(Dataset extract begins)
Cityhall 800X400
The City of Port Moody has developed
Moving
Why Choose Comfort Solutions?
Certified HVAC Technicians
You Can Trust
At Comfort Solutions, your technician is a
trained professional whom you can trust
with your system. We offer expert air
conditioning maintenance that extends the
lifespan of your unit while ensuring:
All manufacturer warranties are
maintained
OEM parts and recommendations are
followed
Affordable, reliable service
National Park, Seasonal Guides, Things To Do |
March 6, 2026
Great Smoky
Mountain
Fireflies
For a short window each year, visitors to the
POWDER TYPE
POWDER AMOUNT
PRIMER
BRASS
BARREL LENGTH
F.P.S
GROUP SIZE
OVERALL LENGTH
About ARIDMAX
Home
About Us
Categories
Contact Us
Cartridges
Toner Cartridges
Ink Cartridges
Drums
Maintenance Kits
(Dataset extract ends)
(Dataset extract begins)
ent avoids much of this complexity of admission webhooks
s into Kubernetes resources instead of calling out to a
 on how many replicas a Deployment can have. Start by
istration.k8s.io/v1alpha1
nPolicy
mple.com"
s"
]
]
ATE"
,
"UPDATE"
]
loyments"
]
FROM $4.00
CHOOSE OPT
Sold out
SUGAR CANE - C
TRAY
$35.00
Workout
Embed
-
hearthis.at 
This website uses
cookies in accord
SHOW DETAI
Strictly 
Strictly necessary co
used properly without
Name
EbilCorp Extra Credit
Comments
(Dataset extract ends)
● **What to work on**
What you return must be an exact retyping of the lines above starting at the line with "Cityhall 800X400" and ending at the line with "Maintenance Kits", and nothing besides.

● **Expected answer**
Cityhall 800X400
The City of Port Moody has developed
Moving
Why Choose Comfort Solutions?
Certified HVAC Technicians
You Can Trust
At Comfort Solutions, your technician is a
trained professional whom you can trust
with your system. We offer expert air
conditioning maintenance that extends the
lifespan of your unit while ensuring:
All manufacturer warranties are
maintained
OEM parts and recommendations are
followed
Affordable, reliable service
National Park, Seasonal Guides, Things To Do |
March 6, 2026
Great Smoky
Mountain
Fireflies
For a short window each year, visitors to the
POWDER TYPE
POWDER AMOUNT
PRIMER
BRASS
BARREL LENGTH
F.P.S
GROUP SIZE
OVERALL LENGTH
About ARIDMAX
Home
About Us
Categories
Contact Us
Cartridges
Toner Cartridges
Ink Cartridges
Drums
Maintenance Kits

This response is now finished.